The chemical elements in food molecules (spec 2.7)
Carbohydrates and lipids = C, H, O; proteins add nitrogen (and sometimes sulfur).
Every food molecule is built from a small set of chemical elements. You must recall which elements are in each food group.
| Food group | Elements present |
|---|---|
| Carbohydrate | Carbon (C), Hydrogen (H), Oxygen (O) |
| Lipid (fat / oil) | Carbon (C), Hydrogen (H), Oxygen (O) |
| Protein | Carbon (C), Hydrogen (H), Oxygen (O), Nitrogen (N) — and often Sulfur (S) |
- Carbohydrates and lipids contain the same three elements (C, H, O).
- The thing that makes a protein different is the extra nitrogen — and proteins also sometimes contain sulfur.
Memory hook. "ProteiN" has an N for Nitrogen — the giveaway element for protein.
Exam tip.
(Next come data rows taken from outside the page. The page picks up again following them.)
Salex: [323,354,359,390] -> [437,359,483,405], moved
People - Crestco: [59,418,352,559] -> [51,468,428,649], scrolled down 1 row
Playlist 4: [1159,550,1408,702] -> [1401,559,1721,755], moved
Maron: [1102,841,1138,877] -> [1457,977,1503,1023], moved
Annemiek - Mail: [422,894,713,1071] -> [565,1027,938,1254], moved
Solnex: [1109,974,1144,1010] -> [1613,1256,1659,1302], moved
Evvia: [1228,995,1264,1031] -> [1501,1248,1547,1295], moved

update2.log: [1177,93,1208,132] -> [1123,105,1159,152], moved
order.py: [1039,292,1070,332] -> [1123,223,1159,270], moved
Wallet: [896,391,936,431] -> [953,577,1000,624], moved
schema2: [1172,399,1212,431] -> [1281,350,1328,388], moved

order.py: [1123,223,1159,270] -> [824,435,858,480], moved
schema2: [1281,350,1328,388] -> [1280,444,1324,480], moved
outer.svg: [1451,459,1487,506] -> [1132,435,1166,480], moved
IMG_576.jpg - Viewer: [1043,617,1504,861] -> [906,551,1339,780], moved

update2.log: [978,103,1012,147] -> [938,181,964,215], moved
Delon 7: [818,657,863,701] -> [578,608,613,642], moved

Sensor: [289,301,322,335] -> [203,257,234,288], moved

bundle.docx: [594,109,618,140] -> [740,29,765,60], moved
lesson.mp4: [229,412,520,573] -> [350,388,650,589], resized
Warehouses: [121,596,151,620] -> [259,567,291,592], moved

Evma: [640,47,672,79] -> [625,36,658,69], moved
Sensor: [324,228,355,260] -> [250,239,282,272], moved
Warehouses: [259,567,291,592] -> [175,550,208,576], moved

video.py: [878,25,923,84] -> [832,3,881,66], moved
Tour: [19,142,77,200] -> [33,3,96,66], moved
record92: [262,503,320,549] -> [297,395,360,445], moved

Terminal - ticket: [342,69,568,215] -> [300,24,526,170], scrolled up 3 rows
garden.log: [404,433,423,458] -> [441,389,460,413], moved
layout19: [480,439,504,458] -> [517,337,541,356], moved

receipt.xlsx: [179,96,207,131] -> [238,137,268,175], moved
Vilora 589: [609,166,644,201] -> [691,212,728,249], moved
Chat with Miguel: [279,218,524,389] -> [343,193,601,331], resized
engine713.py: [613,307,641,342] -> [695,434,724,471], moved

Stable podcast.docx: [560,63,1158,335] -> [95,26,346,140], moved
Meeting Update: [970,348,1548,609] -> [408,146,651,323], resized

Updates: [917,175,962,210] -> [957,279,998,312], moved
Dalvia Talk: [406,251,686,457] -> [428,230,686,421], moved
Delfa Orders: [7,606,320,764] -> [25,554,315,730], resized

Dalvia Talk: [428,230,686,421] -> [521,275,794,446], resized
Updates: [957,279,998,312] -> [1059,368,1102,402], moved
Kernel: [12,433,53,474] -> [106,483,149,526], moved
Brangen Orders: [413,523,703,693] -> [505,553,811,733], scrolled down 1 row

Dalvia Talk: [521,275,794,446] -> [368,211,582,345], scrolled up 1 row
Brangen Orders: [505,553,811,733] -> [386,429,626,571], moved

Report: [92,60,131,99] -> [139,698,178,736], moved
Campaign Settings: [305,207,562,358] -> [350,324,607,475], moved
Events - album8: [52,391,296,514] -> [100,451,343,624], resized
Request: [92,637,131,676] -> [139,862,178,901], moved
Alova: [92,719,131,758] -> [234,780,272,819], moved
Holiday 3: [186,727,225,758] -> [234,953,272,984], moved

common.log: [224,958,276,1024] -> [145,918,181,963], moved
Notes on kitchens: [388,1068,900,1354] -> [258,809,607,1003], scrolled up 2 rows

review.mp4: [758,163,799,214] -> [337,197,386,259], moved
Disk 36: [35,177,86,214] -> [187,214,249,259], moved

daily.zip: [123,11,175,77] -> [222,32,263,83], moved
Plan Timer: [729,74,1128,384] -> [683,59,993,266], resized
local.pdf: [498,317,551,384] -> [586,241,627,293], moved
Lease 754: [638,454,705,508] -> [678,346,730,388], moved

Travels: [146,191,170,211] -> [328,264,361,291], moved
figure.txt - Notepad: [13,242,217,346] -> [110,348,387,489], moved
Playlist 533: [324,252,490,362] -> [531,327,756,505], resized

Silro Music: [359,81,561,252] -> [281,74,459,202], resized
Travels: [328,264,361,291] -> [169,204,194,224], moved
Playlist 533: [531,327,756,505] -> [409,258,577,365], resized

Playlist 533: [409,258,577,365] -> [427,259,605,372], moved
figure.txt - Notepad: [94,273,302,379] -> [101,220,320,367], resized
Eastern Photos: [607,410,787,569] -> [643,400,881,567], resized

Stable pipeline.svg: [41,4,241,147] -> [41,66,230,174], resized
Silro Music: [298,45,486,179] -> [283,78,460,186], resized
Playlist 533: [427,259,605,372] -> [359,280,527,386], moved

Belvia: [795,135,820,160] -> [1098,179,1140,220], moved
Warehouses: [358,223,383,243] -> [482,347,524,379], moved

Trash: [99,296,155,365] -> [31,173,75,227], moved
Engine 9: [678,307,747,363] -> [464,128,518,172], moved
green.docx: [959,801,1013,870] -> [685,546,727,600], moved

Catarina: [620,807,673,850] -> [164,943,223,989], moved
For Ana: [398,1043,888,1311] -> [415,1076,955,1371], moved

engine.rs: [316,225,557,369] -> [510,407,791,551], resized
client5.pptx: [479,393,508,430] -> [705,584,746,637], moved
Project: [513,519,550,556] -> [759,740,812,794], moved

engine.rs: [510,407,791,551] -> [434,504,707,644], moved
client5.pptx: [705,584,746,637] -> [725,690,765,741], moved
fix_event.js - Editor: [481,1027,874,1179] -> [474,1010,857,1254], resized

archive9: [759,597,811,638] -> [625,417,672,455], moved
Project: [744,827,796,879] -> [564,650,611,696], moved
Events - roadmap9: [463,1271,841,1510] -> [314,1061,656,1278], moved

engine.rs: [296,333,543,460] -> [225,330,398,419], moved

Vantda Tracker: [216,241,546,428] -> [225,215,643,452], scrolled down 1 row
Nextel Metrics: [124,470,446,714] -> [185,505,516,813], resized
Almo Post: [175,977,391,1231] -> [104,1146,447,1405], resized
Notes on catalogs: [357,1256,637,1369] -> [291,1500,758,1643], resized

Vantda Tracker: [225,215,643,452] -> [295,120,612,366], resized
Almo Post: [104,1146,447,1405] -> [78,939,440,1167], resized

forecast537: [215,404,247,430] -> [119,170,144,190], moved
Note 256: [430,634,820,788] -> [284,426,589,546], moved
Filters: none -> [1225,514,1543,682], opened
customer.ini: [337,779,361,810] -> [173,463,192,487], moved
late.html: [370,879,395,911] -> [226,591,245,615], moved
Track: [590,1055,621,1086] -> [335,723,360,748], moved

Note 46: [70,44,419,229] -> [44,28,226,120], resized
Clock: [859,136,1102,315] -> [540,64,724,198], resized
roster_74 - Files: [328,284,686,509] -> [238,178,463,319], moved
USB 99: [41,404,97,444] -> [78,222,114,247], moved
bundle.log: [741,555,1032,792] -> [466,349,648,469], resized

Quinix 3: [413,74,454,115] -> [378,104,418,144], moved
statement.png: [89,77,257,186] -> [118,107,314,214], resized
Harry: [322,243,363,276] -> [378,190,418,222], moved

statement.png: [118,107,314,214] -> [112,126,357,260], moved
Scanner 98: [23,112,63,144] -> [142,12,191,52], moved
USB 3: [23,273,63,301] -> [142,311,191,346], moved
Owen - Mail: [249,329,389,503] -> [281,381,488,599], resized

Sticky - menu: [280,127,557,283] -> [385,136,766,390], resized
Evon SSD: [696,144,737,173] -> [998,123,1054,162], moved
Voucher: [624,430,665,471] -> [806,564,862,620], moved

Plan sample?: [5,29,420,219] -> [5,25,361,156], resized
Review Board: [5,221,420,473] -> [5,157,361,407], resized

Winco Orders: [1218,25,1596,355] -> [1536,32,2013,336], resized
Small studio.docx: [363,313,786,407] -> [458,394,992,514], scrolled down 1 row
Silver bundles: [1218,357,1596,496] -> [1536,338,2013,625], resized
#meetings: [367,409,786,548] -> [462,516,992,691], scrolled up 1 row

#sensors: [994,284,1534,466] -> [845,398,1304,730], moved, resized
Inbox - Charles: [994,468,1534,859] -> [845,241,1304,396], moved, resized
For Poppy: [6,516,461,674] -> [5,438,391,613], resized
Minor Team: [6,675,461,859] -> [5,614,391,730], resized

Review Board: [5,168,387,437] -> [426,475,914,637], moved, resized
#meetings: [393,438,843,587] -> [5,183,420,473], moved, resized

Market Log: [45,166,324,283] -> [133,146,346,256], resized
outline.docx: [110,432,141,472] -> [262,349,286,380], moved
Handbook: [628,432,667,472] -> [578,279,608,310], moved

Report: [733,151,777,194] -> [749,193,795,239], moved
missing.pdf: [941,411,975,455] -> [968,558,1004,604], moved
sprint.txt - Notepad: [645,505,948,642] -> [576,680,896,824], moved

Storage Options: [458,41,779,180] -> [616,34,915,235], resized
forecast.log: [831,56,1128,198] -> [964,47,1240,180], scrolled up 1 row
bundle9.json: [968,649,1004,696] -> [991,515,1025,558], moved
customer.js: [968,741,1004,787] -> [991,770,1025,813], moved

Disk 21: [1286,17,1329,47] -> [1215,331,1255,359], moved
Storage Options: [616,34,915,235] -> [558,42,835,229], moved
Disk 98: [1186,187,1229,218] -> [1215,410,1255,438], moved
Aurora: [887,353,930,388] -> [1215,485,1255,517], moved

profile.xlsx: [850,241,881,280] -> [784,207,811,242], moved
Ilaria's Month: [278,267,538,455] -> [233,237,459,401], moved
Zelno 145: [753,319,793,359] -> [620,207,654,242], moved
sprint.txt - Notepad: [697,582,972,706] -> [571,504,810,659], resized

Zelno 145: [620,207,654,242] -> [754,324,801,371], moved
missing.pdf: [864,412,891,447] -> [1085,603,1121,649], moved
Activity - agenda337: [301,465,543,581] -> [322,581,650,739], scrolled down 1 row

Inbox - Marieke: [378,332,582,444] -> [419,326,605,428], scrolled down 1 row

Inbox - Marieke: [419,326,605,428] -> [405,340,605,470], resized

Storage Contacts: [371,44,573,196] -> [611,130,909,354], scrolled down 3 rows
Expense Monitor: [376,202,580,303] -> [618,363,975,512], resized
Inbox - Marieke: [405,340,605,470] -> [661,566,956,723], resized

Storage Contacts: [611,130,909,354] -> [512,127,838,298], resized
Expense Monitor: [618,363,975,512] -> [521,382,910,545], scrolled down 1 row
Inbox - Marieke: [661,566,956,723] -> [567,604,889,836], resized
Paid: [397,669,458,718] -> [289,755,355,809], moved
A very common one-mark question is "State the element present in proteins that is not present in carbohydrates." The answer is nitrogen (sulfur is also accepted, but nitrogen is the safe answer).
- Carbohydrates: C, H, O only.
- Lipids: C, H, O only (same as carbohydrates).
- Proteins: C, H, O, N — plus sometimes S.